[[ TEXT EXCERPT open ]]

How to avoid getting blocked by websites when using Ruby Mechanize for web crawling

Question

I am successful scraping building data from a website (www.propertyshark.com) using a single address, but it looks like I get blocked once I use loop to scrape multiple addresses. Is there a way around this? FYI, the information I'm trying to access is not prohibited according to their robots.txt.

Codes for single run is as follows:

require 'mechanize'

class PropShark
  def initialize(key,link_key)
    @@key = key
    @@link_key = link_key
  end

  def crawl_propshark_single
    agent = Mechanize.new{ |agent|
      agent.user_agent_alias = 'Mac Safari'
    }
    agent.ignore_bad_chunking = true
    agent.verify_mode = OpenSSL::SSL::VERIFY_NONE

    page = agent.get('https://www.google.com/')
    form = page.forms.first
    form['q'] = "#{@@key}"
    page = agent.submit(form)
    page = form.submit  
    page.links.each do |link|
      if link.text.include?("#{@@link_key}")  
        if link.text.include?("PropertyShark")
          property_page = link.click
        else
          next
        end

        if property_page
          data_value = property_page.css("div.cols").css("td.r_align")[4].text # <--- error points to these commands
          data_name = property_page.css("div.cols").css("th")[4].text
          @result_hash["#{data_name}"] = data_value
        else
          next
        end
      end 
    end

    return @result_hash
  end
end #endof: class PropShark

# run
key = '41 coral St, Worcester, MA 01604 propertyshark'
key_link = '41 Coral Street'
spider = PropShark.new(key,key_link)

[[ TEXT EXCERPT closed ]]
[[ RECORD EXCERPTS open ]]

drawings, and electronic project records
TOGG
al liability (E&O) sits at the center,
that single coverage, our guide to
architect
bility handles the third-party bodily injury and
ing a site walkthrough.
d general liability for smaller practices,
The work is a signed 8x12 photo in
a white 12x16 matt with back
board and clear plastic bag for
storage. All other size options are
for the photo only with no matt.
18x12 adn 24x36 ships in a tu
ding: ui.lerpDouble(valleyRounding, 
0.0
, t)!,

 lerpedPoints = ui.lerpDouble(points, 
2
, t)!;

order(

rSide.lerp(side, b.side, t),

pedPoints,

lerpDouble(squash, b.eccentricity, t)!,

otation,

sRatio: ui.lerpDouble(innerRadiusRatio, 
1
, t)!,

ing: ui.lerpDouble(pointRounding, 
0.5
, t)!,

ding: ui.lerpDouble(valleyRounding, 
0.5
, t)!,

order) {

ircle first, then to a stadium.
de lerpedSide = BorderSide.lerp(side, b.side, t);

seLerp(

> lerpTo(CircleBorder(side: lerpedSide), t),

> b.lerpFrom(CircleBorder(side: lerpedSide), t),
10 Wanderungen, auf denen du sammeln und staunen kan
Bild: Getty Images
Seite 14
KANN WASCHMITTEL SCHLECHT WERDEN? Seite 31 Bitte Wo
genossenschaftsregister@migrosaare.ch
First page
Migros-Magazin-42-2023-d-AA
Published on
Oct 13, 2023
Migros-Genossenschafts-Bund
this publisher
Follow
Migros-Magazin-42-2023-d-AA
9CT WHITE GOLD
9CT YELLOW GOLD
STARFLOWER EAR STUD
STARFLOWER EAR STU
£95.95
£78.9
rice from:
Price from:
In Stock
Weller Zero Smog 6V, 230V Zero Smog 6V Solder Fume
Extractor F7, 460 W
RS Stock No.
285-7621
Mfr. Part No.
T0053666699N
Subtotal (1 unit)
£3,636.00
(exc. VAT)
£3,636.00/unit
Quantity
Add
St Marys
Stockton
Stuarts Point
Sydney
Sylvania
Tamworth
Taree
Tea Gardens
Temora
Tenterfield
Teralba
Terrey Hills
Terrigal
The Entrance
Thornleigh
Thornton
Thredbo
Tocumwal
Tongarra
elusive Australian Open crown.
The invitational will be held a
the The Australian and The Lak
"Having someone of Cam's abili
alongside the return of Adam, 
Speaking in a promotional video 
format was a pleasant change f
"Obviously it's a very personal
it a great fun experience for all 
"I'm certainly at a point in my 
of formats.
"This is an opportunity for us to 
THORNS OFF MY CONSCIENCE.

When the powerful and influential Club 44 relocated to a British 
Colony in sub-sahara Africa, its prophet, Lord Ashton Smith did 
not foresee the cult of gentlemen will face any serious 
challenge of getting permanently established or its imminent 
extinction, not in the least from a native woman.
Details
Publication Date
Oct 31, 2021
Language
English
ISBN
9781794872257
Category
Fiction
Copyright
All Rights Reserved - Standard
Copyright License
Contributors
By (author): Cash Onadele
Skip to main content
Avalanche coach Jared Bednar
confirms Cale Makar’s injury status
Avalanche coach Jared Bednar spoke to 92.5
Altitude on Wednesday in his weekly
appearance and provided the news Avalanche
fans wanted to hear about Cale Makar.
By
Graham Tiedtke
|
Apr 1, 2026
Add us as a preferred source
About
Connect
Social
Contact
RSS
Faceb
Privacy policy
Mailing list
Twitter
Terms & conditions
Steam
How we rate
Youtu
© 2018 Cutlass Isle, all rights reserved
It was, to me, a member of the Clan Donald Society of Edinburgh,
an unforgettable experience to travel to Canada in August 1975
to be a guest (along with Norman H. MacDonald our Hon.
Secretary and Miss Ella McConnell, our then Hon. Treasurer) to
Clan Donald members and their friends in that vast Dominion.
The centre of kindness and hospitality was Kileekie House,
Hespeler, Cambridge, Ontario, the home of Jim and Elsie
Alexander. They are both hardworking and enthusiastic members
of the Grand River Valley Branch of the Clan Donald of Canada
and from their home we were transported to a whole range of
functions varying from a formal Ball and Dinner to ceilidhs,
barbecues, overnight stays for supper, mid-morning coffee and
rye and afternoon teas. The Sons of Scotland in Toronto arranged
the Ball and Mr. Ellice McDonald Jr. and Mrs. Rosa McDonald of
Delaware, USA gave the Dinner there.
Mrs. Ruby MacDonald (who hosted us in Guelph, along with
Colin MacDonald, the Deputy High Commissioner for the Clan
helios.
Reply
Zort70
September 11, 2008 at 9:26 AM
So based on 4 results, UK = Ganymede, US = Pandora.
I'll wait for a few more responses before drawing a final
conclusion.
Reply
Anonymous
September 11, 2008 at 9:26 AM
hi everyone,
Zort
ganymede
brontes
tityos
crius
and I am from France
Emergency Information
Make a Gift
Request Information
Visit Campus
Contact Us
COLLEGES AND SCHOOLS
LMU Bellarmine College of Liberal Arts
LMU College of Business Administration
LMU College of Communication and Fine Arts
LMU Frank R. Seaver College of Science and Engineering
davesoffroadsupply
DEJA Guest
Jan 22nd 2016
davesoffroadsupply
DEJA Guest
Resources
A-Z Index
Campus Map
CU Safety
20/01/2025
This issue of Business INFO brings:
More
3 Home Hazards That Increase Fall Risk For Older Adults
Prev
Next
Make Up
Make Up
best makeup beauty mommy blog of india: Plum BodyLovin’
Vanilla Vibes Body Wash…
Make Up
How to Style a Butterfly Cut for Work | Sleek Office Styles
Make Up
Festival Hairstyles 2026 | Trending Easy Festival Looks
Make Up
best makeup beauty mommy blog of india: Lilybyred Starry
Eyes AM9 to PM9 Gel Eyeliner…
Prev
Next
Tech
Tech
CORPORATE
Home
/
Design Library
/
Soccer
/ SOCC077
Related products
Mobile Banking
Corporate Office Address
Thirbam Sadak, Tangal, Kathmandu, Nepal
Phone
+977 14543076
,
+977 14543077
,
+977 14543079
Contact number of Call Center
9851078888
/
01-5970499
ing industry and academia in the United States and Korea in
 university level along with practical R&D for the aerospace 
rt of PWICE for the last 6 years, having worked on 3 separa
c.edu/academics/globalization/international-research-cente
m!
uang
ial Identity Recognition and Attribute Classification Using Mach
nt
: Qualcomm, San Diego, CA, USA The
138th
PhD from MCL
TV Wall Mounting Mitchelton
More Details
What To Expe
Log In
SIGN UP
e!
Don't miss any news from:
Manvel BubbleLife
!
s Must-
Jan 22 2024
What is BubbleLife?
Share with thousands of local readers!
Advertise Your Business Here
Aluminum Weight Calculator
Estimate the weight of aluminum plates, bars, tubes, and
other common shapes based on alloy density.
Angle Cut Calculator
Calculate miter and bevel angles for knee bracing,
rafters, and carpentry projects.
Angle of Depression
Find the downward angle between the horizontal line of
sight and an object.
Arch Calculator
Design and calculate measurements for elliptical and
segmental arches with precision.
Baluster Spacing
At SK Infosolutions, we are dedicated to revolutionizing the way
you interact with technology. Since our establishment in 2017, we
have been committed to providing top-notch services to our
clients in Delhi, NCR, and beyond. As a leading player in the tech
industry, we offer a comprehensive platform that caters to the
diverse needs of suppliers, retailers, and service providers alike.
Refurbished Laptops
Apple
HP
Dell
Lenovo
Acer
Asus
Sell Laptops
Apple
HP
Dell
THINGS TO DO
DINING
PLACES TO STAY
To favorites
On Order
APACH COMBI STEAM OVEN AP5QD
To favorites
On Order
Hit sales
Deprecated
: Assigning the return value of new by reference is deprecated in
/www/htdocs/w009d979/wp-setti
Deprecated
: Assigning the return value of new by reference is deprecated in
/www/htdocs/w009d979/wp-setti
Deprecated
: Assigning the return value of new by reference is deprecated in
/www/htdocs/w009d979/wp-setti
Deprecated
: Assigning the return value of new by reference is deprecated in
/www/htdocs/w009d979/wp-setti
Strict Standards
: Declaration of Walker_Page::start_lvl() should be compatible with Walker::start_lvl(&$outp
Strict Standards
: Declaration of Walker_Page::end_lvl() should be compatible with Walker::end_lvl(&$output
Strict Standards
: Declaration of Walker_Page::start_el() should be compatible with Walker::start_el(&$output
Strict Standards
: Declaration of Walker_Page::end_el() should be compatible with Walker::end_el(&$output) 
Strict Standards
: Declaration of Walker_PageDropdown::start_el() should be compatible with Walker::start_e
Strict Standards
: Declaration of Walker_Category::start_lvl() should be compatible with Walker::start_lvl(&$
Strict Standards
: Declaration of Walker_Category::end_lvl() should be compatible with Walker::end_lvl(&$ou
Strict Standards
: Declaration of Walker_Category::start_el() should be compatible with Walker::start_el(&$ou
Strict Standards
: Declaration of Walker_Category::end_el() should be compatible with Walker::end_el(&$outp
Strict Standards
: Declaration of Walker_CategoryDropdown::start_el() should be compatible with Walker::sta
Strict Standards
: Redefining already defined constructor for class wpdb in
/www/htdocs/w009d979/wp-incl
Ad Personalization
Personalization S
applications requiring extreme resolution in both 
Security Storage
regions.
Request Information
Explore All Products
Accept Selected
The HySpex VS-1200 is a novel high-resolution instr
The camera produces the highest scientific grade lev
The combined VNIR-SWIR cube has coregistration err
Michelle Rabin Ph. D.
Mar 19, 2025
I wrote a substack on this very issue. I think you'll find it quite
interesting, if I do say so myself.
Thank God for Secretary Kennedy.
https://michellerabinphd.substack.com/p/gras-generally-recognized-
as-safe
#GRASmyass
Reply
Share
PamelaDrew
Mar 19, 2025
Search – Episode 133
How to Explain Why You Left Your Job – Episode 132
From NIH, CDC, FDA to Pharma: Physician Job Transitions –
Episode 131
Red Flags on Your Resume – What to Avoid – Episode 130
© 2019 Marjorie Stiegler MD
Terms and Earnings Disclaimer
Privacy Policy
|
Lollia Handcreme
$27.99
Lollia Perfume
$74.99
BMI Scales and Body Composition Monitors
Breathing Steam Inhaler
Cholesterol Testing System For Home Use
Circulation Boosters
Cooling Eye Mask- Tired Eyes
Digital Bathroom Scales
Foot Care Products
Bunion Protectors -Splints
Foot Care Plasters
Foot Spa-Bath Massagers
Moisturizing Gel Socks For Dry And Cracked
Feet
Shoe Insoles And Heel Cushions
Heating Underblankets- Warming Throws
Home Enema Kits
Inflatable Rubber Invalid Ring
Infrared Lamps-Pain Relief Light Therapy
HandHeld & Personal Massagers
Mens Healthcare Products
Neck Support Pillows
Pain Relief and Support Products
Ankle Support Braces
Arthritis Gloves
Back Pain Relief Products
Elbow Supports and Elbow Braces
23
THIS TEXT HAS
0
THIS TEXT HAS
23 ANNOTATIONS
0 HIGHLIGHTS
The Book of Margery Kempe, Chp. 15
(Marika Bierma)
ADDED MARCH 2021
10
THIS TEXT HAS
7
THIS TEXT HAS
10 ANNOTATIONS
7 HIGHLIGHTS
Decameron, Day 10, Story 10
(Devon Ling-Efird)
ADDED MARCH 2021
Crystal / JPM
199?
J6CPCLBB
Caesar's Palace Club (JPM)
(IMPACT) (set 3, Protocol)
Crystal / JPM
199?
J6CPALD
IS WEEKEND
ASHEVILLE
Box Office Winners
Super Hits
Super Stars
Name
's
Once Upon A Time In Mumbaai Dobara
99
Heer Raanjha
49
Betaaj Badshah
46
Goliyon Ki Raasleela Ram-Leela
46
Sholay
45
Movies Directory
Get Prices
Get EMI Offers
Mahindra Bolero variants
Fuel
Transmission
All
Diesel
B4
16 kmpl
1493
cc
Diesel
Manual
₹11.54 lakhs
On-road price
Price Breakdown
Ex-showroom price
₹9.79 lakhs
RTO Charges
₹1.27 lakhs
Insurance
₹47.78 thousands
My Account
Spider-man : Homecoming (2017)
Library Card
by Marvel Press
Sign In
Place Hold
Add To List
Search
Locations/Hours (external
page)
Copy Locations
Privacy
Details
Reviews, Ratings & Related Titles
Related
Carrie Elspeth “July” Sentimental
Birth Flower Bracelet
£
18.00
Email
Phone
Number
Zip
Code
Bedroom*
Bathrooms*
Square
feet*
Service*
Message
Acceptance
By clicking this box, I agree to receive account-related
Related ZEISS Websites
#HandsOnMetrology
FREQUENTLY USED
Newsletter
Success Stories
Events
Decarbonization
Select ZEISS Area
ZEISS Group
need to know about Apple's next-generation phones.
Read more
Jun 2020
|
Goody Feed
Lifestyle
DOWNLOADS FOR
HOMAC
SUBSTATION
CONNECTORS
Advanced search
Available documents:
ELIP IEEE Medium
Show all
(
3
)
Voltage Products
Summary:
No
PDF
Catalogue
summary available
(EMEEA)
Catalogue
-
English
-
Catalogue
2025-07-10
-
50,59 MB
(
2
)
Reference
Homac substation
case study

[[ RECORD EXCERPTS closed ]]

TASKS AND EXERCISES →
- a) In the Mechanize scraping question, which user agent alias does the code assign to the agent?
- b) Recast the records as a numbered list, starting with their first line and going on through the line containing "The work is a signed 8x12 photo in". Leave out any blank lines.
The text and the records have nothing to do with each other.

ANSWERS IN ORDER →
- a) 'Mac Safari'

- b)
1. drawings, and electronic project records
2. TOGG
3. al liability (E&O) sits at the center,
4. that single coverage, our guide to
5. architect
6. bility handles the third-party bodily injury and
7. ing a site walkthrough.
8. d general liability for smaller practices,
9. The work is a signed 8x12 photo in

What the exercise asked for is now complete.